Dataset excerpt:
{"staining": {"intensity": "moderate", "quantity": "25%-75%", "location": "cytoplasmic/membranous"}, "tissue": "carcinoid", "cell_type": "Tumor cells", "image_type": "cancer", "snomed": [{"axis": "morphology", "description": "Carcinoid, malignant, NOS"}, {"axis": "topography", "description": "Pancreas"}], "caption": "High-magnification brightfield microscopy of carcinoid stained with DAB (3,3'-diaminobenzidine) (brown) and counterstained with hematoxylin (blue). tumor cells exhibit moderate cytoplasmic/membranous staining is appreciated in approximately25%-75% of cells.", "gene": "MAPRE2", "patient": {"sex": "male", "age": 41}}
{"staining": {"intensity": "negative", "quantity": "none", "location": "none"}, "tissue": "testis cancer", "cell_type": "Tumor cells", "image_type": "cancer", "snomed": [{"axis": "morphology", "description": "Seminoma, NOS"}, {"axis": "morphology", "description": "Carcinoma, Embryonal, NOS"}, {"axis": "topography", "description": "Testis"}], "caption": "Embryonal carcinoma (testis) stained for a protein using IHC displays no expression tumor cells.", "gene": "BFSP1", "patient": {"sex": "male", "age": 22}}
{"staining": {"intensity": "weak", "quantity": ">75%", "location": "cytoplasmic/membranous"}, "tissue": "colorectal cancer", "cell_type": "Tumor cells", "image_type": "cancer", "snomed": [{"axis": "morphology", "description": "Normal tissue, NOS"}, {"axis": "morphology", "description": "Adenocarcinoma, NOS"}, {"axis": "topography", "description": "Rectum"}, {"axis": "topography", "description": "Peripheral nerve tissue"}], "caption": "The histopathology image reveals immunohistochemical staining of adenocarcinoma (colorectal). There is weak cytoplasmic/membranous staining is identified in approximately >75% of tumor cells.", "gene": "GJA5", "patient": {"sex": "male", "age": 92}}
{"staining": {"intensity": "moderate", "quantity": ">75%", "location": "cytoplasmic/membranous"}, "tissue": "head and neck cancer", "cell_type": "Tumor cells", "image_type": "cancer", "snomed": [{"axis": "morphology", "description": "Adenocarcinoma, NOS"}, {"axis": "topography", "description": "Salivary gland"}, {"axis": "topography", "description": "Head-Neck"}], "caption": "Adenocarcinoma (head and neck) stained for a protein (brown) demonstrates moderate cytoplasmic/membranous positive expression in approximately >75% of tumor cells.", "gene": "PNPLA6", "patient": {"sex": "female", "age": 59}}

Task: Give again, word for word, the lines of the listing, starting at its first line and ending with the line containing "histopathology image reveals".

Your solution:
{"staining": {"intensity": "moderate", "quantity": "25%-75%", "location": "cytoplasmic/membranous"}, "tissue": "carcinoid", "cell_type": "Tumor cells", "image_type": "cancer", "snomed": [{"axis": "morphology", "description": "Carcinoid, malignant, NOS"}, {"axis": "topography", "description": "Pancreas"}], "caption": "High-magnification brightfield microscopy of carcinoid stained with DAB (3,3'-diaminobenzidine) (brown) and counterstained with hematoxylin (blue). tumor cells exhibit moderate cytoplasmic/membranous staining is appreciated in approximately25%-75% of cells.", "gene": "MAPRE2", "patient": {"sex": "male", "age": 41}}
{"staining": {"intensity": "negative", "quantity": "none", "location": "none"}, "tissue": "testis cancer", "cell_type": "Tumor cells", "image_type": "cancer", "snomed": [{"axis": "morphology", "description": "Seminoma, NOS"}, {"axis": "morphology", "description": "Carcinoma, Embryonal, NOS"}, {"axis": "topography", "description": "Testis"}], "caption": "Embryonal carcinoma (testis) stained for a protein using IHC displays no expression tumor cells.", "gene": "BFSP1", "patient": {"sex": "male", "age": 22}}
{"staining": {"intensity": "weak", "quantity": ">75%", "location": "cytoplasmic/membranous"}, "tissue": "colorectal cancer", "cell_type": "Tumor cells", "image_type": "cancer", "snomed": [{"axis": "morphology", "description": "Normal tissue, NOS"}, {"axis": "morphology", "description": "Adenocarcinoma, NOS"}, {"axis": "topography", "description": "Rectum"}, {"axis": "topography", "description": "Peripheral nerve tissue"}], "caption": "The histopathology image reveals immunohistochemical staining of adenocarcinoma (colorectal). There is weak cytoplasmic/membranous staining is identified in approximately >75% of tumor cells.", "gene": "GJA5", "patient": {"sex": "male", "age": 92}}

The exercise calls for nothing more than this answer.